Synchronization success stories?
dm-list-email-notmuch at scs.stanford.edu
dm-list-email-notmuch at scs.stanford.edu
Sun Apr 13 12:52:47 PDT 2014
Tilmann Singer <tils at tils.net> writes:
> David Mazieres <dm-list-email-notmuch at scs.stanford.edu> writes:
>> What happens if you get a message that's been stuck in a queue for a few
>> days and has an old Date: header?
>
> It would be missed. I have set the timespan to look backwards for new
> mail to one month to be a bit safer against the stuck-in-queue cases,
> but mails with older Date: headers would definitely get missed.
>
> The current output of notmuch count "*" is the same on both the client
> and the server, so it seems I didn't run into this problem yet (maybe I
> was just lucky).
I've been playing around with reorganizing my maildir, and found a
couple of messages (on mailing lists) with clearly invalid dates years
in the past. But checking with notmuch count is a good idea. Then you
can always fall back to the slow path in the unlikely event that your
counts don't match up. Well, except that A) count is just unique
message-IDs, not messages, and B) when synchronizing in both directions
you could still miss something. You have to assume that the invalid
dates are only ever going to occur at one end of a synchronization
event.
>> Or if you get new messages that have
>> the same Message-ID as old ones?

* SHORT TASK
Can you carry the mailing-list reply on syncing notmuch mail further, starting right after its last line? You won't need the rows at all.

* RECORDS PROVIDED
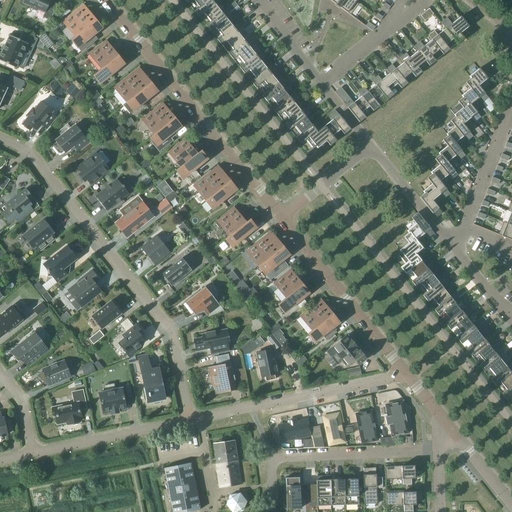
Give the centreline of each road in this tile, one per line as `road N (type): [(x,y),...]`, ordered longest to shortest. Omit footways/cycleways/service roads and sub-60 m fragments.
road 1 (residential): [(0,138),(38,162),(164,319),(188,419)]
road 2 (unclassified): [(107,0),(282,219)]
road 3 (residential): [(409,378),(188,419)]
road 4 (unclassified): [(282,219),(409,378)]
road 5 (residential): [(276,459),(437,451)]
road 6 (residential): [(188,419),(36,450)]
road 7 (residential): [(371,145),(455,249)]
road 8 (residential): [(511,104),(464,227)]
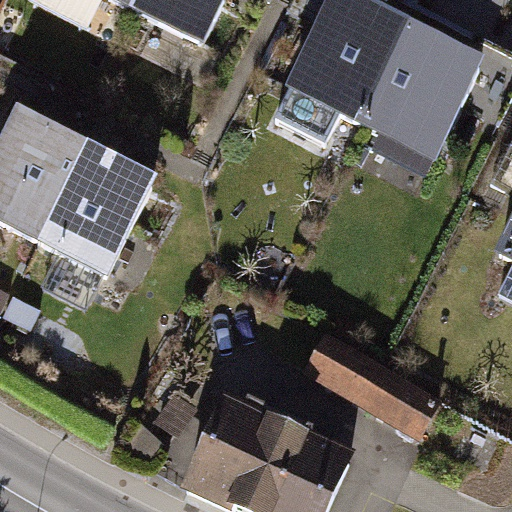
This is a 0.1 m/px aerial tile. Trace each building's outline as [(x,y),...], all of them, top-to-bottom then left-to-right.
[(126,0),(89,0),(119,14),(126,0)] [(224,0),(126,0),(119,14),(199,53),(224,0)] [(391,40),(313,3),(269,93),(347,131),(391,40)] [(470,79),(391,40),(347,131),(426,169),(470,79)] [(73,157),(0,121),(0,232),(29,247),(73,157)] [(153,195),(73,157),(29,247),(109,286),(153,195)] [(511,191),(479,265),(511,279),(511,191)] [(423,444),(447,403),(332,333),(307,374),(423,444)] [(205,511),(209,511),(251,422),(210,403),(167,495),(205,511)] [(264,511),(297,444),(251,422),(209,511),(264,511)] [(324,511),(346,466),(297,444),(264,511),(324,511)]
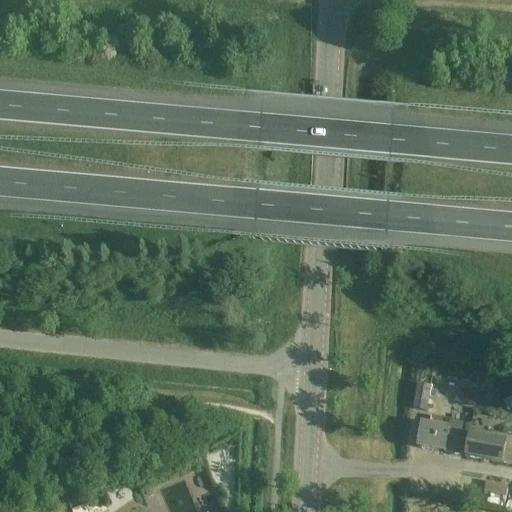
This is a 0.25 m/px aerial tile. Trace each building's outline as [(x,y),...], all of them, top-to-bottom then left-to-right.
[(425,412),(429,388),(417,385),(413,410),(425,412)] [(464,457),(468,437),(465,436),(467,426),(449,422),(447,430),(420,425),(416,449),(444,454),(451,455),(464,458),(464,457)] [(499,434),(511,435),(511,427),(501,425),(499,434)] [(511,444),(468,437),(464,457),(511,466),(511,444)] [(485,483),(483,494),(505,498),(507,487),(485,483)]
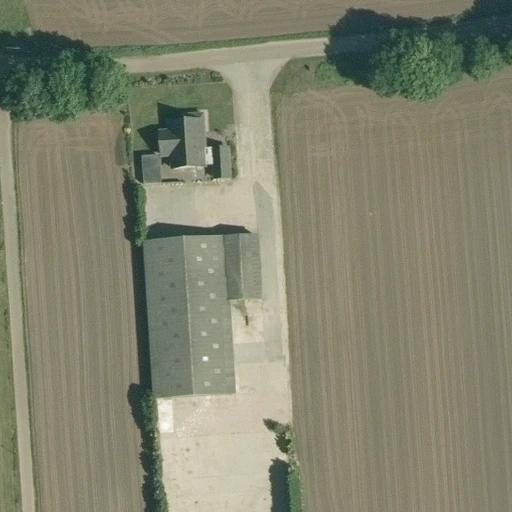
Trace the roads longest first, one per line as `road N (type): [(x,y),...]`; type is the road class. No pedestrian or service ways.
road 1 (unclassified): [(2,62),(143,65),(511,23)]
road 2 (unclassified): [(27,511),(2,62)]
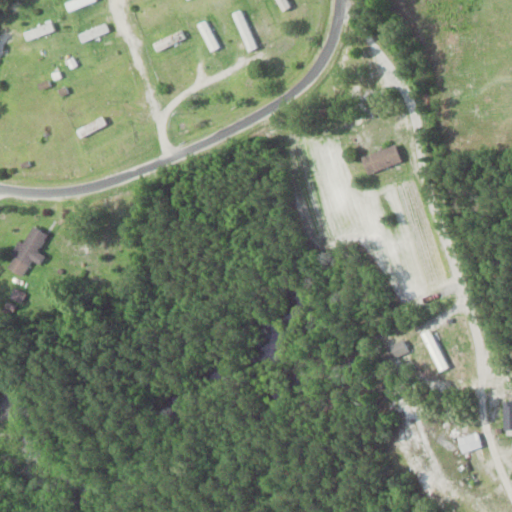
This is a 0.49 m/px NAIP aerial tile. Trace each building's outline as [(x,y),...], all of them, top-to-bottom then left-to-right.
* * *
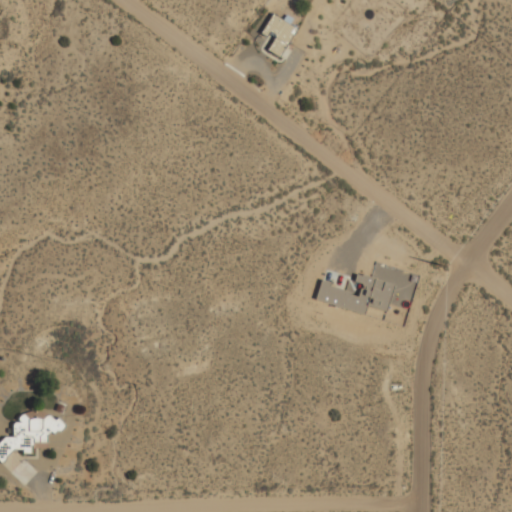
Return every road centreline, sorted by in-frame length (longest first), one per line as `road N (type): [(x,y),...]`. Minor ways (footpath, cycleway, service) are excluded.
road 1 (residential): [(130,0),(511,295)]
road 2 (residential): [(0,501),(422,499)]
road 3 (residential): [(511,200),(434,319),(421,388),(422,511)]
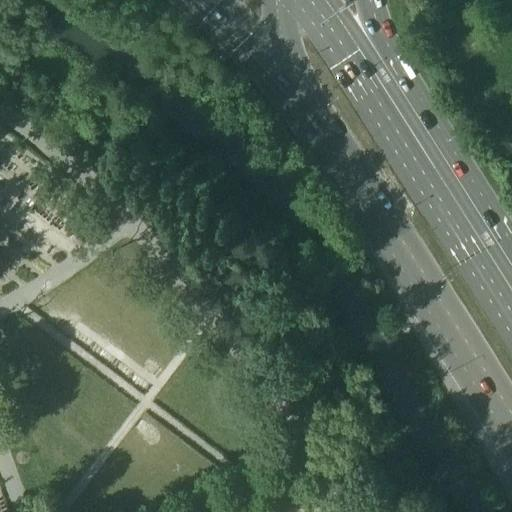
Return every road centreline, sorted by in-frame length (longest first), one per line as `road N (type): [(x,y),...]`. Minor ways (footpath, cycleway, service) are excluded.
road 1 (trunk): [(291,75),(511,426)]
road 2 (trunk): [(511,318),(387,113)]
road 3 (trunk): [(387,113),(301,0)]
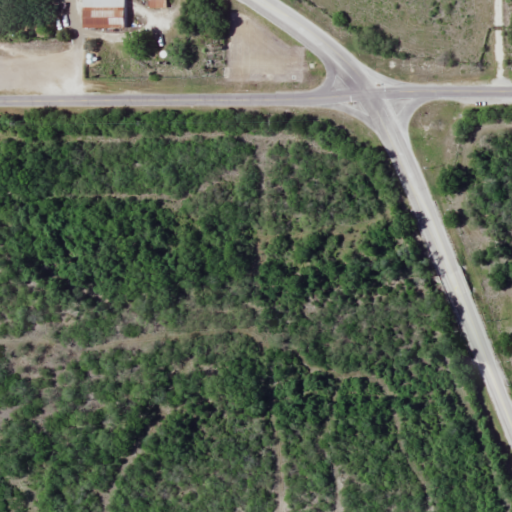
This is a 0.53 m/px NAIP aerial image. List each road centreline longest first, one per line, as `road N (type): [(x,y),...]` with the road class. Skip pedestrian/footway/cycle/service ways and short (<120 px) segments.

* SOLVED EXERCISE
>
> Is that even possible? I thought that notmuch guarantees the uniqueness
> of indexed message ids. The only reference I could find without trying
> to read the code was this thread id:87mwyz3s9d.fsf at star.eba from 2012,
> which supports the assumption.
Sadly, yes it is quite possible, and even opens up a slight security
issue. Suppose I know you are on a mailing list, and some message
appears on that mailing list that I don't want you to see. I can send
you an innocuous-looking message that just happens to have the same
message-id, and you may never see the original mailing list message.
Even better, depending on how your spam filtering is setup, if I include
the GTUBE string in my message you may never see mine or the original.
That's why with muchsync, I replicate actual mail messages, rather than
message-IDs. Then you can always periodically check for message-IDs
that appear in more than one file. (In fact, thought I haven't
published an interface for this, the SQL database kept my muchsync makes
it trivial to check for this and detect certain attacks.)
I understand why notmuch went with message IDs. For instance you have
sent this reply both directly to me and to a mailing list I am
subscribed to. So I will get two slightly different copies of the
message (one will have the standard notmuch mailing list signature, the
other won't). And this way once I've marked it read, the message will
be read even once the second copy comes in. But personally I'd rather
see the occasional duplicate message than risk not seeing messages. In
particular, if the goal is to see fewer unread messages, some sort of
feature that pro-actively skips all future messages in a thread or
subthread would be more useful...
> Here is how long they take (on a machine with an SSD, which certainly
> helps):
>
> $ time notmuch dump --format=batch-tag | sort > /tmp/notmuch.dump
> real 0m3.643s
> user 0m3.593s
> sys 0m0.140s
> $ time notmuch restore < /tmp/notmuch.dump
> real 0m3.719s
> user 0m3.357s
> sys 0m0.357s
> $ notmuch count
> 117118
That's crazy. I'm jealous. Then again, this is how fast muchsync runs
(including a full database scan to detect changed messages and tags)
when there is no new mail:
$ time ./muchsync -v
[notmuch] No new mail.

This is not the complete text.